## [Requirement]
In the mailing-list post on window functions, reproduce the passage from "From Erwin Brandstetter" up to and including "not be present." word for word.

Re: Allow WindowFuncs prosupport function to use more optimal WindowClause options - Mailing list pgsql-hackers

From Erwin Brandstetter
Subject Re: Allow WindowFuncs prosupport function to use more optimal WindowClause options
Date
Msg-id CAGHENJ7oNWBKWLn-+qte4NujhakHdxsaq4KTC_zskRvLpNjszQ@mail.gmail.com
Whole thread Raw
In response to Re: Allow WindowFuncs prosupport function to use more optimal WindowClause options  (David Rowley <dgrowleyml@gmail.com>)
Responses Re: Allow WindowFuncs prosupport function to use more optimal WindowClause options  (Tom Lane <tgl@sss.pgh.pa.us>)
List pgsql-hackers
On Thu, 13 Oct 2022 at 02:34, David Rowley <dgrowleyml@gmail.com> wrote:
On Wed, 12 Oct 2022 at 16:33, Vik Fearing <vik@postgresfriends.org> wrote:
> Per spec, the ROW_NUMBER() window function is not even allowed to have a
> frame specified.
>
>      b) The window framing clause of WDX shall not be present.
>
> Also, the specification for ROW_NUMBER() is:
>
>      f) ROW_NUMBER() OVER WNS is equivalent to the <window function>:
>
>          COUNT (*) OVER (WNS1 ROWS UNBOUNDED PRECEDING)

Stored items from a collection

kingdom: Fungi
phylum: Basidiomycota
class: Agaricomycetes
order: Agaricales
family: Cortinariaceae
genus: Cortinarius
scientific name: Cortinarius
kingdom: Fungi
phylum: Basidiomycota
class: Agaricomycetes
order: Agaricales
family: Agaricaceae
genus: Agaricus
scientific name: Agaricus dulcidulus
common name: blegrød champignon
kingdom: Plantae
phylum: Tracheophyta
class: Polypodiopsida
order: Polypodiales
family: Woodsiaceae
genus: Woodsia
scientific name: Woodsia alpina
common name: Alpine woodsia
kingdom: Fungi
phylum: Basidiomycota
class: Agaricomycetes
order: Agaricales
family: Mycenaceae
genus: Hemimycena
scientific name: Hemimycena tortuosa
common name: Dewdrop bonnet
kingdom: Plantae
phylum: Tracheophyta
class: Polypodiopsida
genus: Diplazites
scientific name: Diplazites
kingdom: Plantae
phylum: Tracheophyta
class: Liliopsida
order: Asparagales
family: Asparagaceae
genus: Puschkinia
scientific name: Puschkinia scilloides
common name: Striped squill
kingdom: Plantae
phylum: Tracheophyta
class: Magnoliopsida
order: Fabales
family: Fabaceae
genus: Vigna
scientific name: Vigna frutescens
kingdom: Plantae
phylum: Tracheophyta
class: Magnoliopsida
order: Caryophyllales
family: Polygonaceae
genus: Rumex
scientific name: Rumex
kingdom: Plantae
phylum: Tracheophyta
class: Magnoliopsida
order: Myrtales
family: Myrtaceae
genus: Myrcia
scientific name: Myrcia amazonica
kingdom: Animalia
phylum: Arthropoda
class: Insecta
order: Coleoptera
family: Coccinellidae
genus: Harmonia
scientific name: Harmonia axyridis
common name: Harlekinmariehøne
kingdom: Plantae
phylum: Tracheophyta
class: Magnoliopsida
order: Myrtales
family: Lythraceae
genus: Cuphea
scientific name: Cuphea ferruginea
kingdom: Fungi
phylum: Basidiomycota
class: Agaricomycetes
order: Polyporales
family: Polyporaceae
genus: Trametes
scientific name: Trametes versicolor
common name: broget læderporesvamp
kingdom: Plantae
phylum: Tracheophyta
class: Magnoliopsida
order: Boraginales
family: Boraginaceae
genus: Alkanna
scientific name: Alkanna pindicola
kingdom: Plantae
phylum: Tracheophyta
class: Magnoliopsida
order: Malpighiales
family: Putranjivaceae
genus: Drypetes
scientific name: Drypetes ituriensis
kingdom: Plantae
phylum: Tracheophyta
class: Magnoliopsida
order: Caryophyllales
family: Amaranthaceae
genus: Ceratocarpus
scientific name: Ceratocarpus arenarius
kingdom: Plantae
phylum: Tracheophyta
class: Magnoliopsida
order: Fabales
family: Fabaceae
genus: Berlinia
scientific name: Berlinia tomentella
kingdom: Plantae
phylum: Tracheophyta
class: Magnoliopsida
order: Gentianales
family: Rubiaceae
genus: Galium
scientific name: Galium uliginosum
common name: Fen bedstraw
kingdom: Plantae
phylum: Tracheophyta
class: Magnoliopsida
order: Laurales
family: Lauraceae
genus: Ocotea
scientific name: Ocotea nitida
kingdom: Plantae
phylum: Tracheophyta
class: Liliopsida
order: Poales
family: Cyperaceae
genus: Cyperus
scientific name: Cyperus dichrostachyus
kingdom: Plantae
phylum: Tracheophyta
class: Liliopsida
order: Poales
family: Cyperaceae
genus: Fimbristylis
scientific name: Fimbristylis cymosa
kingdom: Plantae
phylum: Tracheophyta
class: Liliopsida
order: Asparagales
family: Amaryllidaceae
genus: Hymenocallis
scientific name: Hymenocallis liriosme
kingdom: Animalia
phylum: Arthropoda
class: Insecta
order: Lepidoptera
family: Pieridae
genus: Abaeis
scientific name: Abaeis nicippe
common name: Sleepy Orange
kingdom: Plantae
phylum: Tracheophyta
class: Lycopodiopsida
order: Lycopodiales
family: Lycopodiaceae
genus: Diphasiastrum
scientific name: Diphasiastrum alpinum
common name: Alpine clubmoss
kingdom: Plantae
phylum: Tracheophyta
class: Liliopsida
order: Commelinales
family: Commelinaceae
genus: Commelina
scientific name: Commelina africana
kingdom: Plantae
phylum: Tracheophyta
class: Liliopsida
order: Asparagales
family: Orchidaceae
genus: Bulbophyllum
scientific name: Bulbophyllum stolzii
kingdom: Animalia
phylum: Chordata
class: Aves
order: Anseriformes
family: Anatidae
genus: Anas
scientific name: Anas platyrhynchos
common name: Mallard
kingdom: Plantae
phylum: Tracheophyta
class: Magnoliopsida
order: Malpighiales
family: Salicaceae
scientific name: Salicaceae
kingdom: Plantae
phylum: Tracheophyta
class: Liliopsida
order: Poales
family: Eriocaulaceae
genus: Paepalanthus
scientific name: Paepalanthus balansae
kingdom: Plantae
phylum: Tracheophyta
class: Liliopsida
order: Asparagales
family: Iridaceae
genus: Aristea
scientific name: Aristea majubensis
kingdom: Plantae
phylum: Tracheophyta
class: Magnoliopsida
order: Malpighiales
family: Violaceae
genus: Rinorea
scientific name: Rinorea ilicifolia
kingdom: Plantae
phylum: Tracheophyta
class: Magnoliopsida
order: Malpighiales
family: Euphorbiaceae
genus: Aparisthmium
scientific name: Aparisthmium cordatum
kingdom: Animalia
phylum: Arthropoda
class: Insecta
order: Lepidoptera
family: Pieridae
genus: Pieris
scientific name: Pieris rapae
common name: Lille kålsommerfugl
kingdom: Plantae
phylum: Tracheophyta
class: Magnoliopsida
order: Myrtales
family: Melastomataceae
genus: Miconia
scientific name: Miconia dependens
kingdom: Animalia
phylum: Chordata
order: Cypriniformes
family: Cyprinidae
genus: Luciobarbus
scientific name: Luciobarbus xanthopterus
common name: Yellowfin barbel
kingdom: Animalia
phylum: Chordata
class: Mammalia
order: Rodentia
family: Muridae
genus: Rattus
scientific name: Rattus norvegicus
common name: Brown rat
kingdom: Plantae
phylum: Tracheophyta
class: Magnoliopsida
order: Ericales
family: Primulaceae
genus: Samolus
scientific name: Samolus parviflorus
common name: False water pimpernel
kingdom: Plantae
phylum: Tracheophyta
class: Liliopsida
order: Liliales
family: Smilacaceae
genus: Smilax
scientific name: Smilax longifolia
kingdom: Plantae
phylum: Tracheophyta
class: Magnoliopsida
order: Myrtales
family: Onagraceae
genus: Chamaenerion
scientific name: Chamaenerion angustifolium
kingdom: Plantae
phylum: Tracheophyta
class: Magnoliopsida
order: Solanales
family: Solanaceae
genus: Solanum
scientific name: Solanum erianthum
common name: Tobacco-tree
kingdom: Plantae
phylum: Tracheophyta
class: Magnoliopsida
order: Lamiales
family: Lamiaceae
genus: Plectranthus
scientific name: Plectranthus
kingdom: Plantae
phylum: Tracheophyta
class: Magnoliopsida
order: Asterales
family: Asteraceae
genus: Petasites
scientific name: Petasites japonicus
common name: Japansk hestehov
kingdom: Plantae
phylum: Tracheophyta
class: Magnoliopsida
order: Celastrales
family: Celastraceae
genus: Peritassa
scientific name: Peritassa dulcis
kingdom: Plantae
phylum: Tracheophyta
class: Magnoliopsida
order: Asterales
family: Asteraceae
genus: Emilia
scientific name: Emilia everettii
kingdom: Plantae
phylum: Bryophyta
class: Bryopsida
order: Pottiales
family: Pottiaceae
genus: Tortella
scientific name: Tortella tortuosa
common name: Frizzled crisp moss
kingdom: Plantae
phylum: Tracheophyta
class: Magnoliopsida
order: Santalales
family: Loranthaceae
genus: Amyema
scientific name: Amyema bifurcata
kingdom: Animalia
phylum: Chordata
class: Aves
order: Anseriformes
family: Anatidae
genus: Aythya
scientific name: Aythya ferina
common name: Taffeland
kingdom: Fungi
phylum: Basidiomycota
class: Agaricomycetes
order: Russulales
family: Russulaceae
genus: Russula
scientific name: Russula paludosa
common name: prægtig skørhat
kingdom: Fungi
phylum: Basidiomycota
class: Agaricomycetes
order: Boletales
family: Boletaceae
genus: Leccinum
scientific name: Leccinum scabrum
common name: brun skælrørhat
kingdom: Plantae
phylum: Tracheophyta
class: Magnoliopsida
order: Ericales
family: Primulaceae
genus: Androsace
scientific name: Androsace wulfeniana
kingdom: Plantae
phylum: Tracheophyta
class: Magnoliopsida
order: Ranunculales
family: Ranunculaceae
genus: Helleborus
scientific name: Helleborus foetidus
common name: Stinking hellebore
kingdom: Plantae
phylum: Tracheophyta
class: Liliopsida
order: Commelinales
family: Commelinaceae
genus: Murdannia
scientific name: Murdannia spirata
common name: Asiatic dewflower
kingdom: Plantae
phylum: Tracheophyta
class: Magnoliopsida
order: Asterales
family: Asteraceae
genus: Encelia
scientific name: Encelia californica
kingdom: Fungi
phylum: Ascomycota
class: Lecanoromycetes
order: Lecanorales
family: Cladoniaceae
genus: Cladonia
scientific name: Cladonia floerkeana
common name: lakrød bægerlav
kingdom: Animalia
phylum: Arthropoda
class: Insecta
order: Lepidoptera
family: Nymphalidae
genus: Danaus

## [The completed task]
From Erwin Brandstetter
Subject Re: Allow WindowFuncs prosupport function to use more optimal WindowClause options
Date
Msg-id CAGHENJ7oNWBKWLn-+qte4NujhakHdxsaq4KTC_zskRvLpNjszQ@mail.gmail.com
Whole thread Raw
In response to Re: Allow WindowFuncs prosupport function to use more optimal WindowClause options  (David Rowley <dgrowleyml@gmail.com>)
Responses Re: Allow WindowFuncs prosupport function to use more optimal WindowClause options  (Tom Lane <tgl@sss.pgh.pa.us>)
List pgsql-hackers
On Thu, 13 Oct 2022 at 02:34, David Rowley <dgrowleyml@gmail.com> wrote:
On Wed, 12 Oct 2022 at 16:33, Vik Fearing <vik@postgresfriends.org> wrote:
> Per spec, the ROW_NUMBER() window function is not even allowed to have a
> frame specified.
>
>      b) The window framing clause of WDX shall not be present.